If a vampire has you on their menu, you can reach for a stake or garlic. But another solution is to simply confuse the vampire. Through the years, people have surmised various weaknesses of these nocturnal bloodsuckers and come up with different ways to perplex them. A confused vampire is one that won’t be feasting on you.

Force the Vampire to Do Some Math

Many cultures contend that vampires are obsessive to the point of compulsion. They will count various objects, no matter how many, until the job is done. We can use this to our advantage.
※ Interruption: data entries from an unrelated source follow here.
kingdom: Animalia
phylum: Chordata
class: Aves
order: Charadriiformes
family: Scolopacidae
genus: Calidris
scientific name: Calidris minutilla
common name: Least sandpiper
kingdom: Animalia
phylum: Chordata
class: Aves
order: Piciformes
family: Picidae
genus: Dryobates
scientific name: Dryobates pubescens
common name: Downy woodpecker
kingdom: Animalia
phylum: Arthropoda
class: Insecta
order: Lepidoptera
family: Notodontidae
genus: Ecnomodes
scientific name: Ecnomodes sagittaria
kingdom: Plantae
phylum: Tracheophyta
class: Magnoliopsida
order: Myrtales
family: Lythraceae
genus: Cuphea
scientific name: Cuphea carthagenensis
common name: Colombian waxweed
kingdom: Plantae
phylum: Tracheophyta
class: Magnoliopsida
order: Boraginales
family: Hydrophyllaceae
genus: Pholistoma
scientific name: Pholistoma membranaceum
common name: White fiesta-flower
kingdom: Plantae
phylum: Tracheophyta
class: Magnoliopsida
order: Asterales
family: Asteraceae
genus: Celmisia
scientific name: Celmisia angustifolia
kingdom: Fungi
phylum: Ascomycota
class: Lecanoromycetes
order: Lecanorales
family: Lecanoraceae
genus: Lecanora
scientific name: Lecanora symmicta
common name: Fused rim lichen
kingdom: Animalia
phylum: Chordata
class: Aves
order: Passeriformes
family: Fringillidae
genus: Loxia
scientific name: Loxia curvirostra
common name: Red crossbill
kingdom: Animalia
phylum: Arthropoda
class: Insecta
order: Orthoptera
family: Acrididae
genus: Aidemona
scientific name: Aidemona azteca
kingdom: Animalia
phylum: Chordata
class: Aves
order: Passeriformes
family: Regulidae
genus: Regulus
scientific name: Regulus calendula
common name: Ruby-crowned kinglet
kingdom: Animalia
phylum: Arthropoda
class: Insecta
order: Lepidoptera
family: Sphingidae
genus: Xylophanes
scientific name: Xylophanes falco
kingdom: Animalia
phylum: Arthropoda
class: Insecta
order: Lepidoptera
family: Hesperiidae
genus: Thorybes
Germans would scatter seeds (poppy, mustard, oat or carrot) around the grave of a suspected vampire. The undead was compelled to count all the seeds before leaving the grave to seek blood. Although this seems like a simple task, often the vampire found themselves delayed till daylight. The Kashubs of Poland believed a vampire could only count a single seed a year, thus keeping it busy for centuries. 

Knots could also delay a vampire. Nets were often buried with the deceased forcing the undead to untie all the knots.

A more macabre practice was to leave a dead cat or dog on your doorstep. In this case, the vampire must count all the hairs on the animal. Personally, I would opt for the seeds. 

Trick the Vampire with Poop

Never has the poop emoji been so powerful. No garlic or crucifix at hand? Just shove a bowl of excrement in the vampire’s face.

In Europe, vampires were thought to exit the grave through small holes (the size a serpent might make). In Bulgaria, they placed bowls of feces (or poison) right outside these holes. The vampire, it seems, is so famished that it will consume the first thing it comes across, devouring the bowl of excrement. 

Get the Vampire Drunk

A happy vampire is one that won’t invade your home. Sometimes a bottle of whiskey was left in the grave with the corpse. If the vampire became too drunk, it might not be able to find the home of its relatives, preventing it from feeding on you. 

In Romania, people would bury a bottle of wine with the corpse. After six weeks, they dug up the bottle and drank it, offering a form of protection from the strigoi (a Romanian vampire).